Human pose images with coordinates

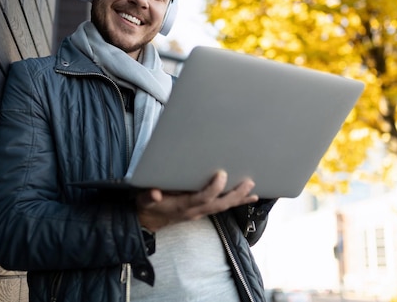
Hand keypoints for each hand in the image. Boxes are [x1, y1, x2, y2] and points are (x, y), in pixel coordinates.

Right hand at [135, 170, 258, 231]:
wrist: (148, 222)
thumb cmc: (147, 207)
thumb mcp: (143, 200)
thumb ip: (148, 197)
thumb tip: (154, 194)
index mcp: (182, 206)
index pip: (202, 198)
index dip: (214, 188)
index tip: (222, 174)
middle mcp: (194, 211)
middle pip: (218, 205)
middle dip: (235, 195)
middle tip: (249, 182)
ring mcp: (199, 213)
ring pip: (222, 207)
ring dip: (238, 200)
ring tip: (254, 191)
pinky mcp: (201, 211)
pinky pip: (220, 208)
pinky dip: (234, 203)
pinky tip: (247, 199)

- **ASSIGNED TASK**:
Starting at the line that contains "thumb mcp: (143, 200)", copy every line down to the last line of the records above, exactly as written.

- **RESULT OF THE EXERCISE**:
thumb mcp: (143, 200)
thumb ip: (148, 197)
thumb tip: (154, 194)
index mcp: (182, 206)
index pip: (202, 198)
index dip: (214, 188)
index tip: (222, 174)
middle mcp: (194, 211)
middle pip: (218, 205)
middle dip: (235, 195)
middle tip: (249, 182)
ring mcp: (199, 213)
ring pip: (222, 207)
ring dip: (238, 200)
ring tip: (254, 191)
pinky mcp: (201, 211)
pinky pip: (220, 208)
pinky dip: (234, 203)
pinky tip: (247, 199)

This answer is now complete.